What the task requires
Scan the entries for the word "عراق". Every line that has it should be copied.

Task material
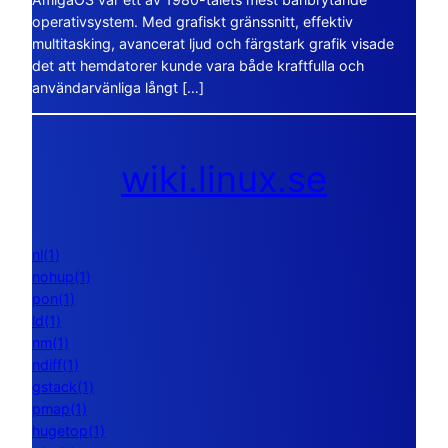
operativsystem. Med grafiskt gränssnitt, effektiv
multitasking, avancerat ljud och färgstark grafik visade
det att hemdatorer kunde vara både kraftfulla och
användarvänliga långt […]
wiki.linux.se
nl(1)
nohup(1)
pon(1)
ld(1)
nm(1)
ndiff(1)
gstack(1)
pmap(1)
hugetop(1)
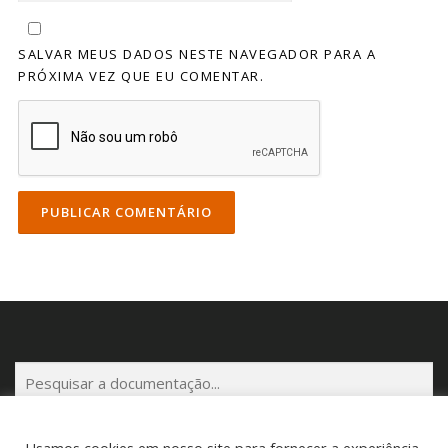
SALVAR MEUS DADOS NESTE NAVEGADOR PARA A
PRÓXIMA VEZ QUE EU COMENTAR.
P
e
s
q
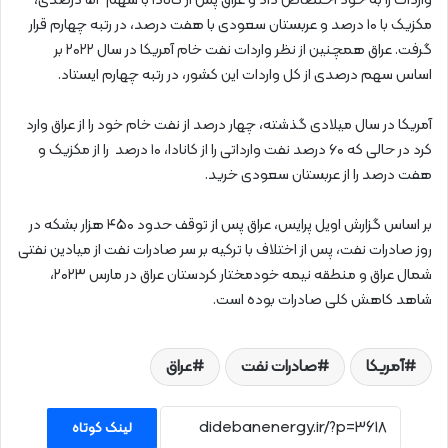
واردات را به خود اختصاص داد و عراق پس از کانادا با سهم ۵۲ درصدی،
مکزیک با ۱۰ درصد و عربستان سعودی با هفت درصد، در رتبه چهارم قرار
گرفت. عراق همچنین از نظر واردات نفت خام آمریکا در سال ۲۰۲۲ بر
اساس سهم درصدی از کل واردات این کشور، در رتبه چهارم ایستاد.
آمریکا در سال میلادی گذشته، چهار درصد از نفت خام خود را از عراق وارد
کرد در حالی که ۶۰ درصد نفت وارداتی را از کانادا، ۱۰ درصد را از مکزیک و
هفت درصد را از عربستان سعودی خرید.
بر اساس گزارش اویل پرایس، عراق پس از توقف حدود ۴۵۰ هزار بشکه در
روز صادرات نفت، پس از اختلاف با ترکیه بر سر صادرات نفت از میادین نفتی
شمال عراق و منطقه نیمه خودمختار کردستان عراق در مارس ۲۰۲۳،
شاهد کاهش کلی صادرات بوده است.
آمریکا
صادرات نفت
عراق
لینک کوتاه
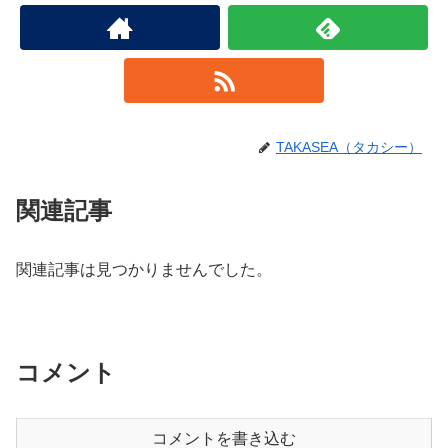
TAKASEA（タカシー）
関連記事
関連記事は見つかりませんでした。
コメント
コメントを書き込む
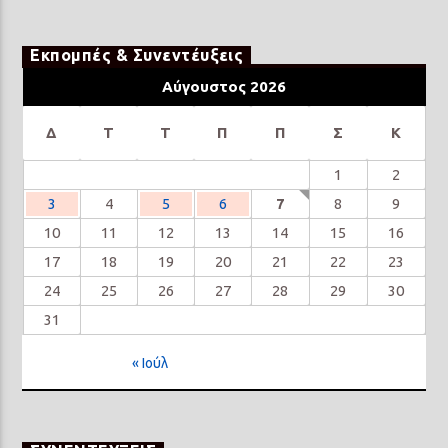
Εκπομπές & Συνεντέυξεις
Αύγουστος 2026
Δ
Τ
Τ
Π
Π
Σ
Κ
1
2
3
4
5
6
7
8
9
10
11
12
13
14
15
16
17
18
19
20
21
22
23
24
25
26
27
28
29
30
31
« Ιούλ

Answer box
واردات را به خود اختصاص داد و عراق پس از کانادا با سهم ۵۲ درصدی،
گرفت. عراق همچنین از نظر واردات نفت خام آمریکا در سال ۲۰۲۲ بر
آمریکا در سال میلادی گذشته، چهار درصد از نفت خام خود را از عراق وارد
بر اساس گزارش اویل پرایس، عراق پس از توقف حدود ۴۵۰ هزار بشکه در
شمال عراق و منطقه نیمه خودمختار کردستان عراق در مارس ۲۰۲۳،
عراق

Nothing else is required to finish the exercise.